Steiner further notes that open frameworks such as SpecKit, OpenSpec, and Claude Task Master are enabling this shift, allowing AI agents to interpret and execute specifications with far greater reliability.
“This model reduces friction, improves alignment, and strengthens the link between engineering work and business outcomes,” Steiner writes.
Governance needs
The governance problem, Steiner argues, is the consequence of AI-driven productivity gains. Industry leaders routinely cite figures suggesting AI will write 60% to 90% of production code and do it up to 55% faster than humans.
Despite those gains, Steiner said he sees this as Jevons’ paradox: More productivity means more software gets built, which means more software has to be maintained. In this case, Steiner explains that as AI makes software development faster and cheaper, the total amount of software being built will increase dramatically — meaning the overall demand for engineering work (and the governance burden of maintaining all that software) grows.

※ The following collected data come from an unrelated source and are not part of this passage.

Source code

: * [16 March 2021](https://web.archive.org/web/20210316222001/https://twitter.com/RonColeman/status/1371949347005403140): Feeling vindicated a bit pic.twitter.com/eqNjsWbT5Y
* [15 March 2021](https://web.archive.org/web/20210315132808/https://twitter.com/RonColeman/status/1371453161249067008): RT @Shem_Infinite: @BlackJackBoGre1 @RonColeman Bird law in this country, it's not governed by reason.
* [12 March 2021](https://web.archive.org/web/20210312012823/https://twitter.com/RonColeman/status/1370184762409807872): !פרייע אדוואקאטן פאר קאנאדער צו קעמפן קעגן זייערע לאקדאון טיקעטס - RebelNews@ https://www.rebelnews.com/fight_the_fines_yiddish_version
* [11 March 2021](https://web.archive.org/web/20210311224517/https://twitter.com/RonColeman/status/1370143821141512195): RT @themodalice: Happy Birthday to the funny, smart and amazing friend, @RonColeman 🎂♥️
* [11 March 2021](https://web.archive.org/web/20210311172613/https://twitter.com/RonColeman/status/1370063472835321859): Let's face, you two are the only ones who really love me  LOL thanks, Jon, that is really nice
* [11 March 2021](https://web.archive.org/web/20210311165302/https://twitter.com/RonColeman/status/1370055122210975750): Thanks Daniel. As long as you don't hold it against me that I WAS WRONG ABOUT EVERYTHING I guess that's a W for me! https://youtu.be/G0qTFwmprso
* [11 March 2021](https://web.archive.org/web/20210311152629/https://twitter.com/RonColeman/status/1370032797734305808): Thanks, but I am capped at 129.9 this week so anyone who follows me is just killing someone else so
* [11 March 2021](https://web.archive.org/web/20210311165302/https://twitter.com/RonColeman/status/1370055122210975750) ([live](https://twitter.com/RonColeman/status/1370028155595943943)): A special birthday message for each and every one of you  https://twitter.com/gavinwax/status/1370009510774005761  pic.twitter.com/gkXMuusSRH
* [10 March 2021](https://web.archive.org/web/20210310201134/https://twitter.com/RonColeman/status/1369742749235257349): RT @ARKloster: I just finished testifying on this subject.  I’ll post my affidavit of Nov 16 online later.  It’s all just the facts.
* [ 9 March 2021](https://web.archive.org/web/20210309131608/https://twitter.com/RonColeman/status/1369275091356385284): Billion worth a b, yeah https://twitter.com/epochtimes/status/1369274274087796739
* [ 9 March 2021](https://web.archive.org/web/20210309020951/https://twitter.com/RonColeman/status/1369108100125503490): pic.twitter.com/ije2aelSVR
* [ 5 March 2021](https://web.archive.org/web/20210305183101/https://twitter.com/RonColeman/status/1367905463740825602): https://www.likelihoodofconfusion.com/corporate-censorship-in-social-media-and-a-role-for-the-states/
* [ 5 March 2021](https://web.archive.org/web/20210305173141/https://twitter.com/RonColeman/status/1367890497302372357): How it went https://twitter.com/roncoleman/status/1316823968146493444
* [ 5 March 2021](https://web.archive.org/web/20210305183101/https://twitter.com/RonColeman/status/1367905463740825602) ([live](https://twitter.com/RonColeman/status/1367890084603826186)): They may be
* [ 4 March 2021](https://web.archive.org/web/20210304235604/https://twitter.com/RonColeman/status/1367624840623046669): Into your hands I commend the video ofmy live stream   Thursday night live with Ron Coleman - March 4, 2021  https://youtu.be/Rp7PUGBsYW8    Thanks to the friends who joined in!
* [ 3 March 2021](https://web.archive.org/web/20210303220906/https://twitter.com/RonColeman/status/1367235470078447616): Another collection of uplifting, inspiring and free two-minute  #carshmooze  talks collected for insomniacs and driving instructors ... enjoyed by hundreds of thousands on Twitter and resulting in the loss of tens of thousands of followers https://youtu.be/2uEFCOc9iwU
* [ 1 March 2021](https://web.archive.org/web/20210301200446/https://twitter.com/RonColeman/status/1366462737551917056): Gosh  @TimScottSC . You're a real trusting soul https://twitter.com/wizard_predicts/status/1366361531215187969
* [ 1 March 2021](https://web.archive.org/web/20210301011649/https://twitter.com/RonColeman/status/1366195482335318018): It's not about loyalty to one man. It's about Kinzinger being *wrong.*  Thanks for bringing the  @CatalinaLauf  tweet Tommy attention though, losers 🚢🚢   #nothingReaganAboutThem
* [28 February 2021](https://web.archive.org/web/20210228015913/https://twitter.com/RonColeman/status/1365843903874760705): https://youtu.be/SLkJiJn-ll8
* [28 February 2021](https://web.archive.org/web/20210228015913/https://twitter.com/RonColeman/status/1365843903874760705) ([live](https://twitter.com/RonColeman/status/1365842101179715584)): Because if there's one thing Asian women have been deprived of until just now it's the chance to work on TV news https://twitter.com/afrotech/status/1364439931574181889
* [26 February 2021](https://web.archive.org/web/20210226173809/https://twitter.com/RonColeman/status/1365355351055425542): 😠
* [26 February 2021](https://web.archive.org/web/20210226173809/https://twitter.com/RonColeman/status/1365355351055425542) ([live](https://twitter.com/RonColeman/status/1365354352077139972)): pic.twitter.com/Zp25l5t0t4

“With the gain in productivity, the number of applications will grow tremendously,” he says. “And who takes care of all of that?”
His answer is architecture. He insists that great software engineering has always been about componentization, reuse, and modularity. AI changes the speed of construction, not the fundamentals of the craft.
Venture capital model
At Syntax, Steiner’s team of 30 engineers is currently running 10 product builds in parallel, applying a venture capital-style portfolio model to software development, he says.
The assumption is that half the products won’t achieve market fit and will be abandoned. The shortened ideation-to-market cycle enabled by spec-driven development makes such parallel experimentation economically viable.
“We assume that half of the products we build will not make it, so we just trash them,” Steiner says. “Maybe two or three will be doing good. And maybe there’s one unicorn in there.”
One product already headed to market is ShiftBook, a manufacturing shift handover application that integrates with SAP Manufacturing Cloud. It was Syntax’s first end-to-end spec-driven build, and Steiner says its success is pushing the team to apply the methodology across all new projects.
For tooling, Steiner’s team uses Anthropic’s Claude for coding and uses Task Master for spec-driven workflow management. TypeScript is the team’s primary language, as it strikes a middle ground between typed and untyped languages for the current generation of engineers, he says.
Software engineering remains relevant
Steiner emphasizes to The New Stack that he does not believe software engineering as a discipline is becoming less relevant as AI takes over code generation.
“Don’t call software engineering dead just yet,” he says. “I think that it’s the opposite.”
While AI can handle the micro-decisions of code generation, the macro-decisions—boundary definition, dependency management, pattern governance, and aligning technical choices with business outcomes—still require human judgment, Steiner says.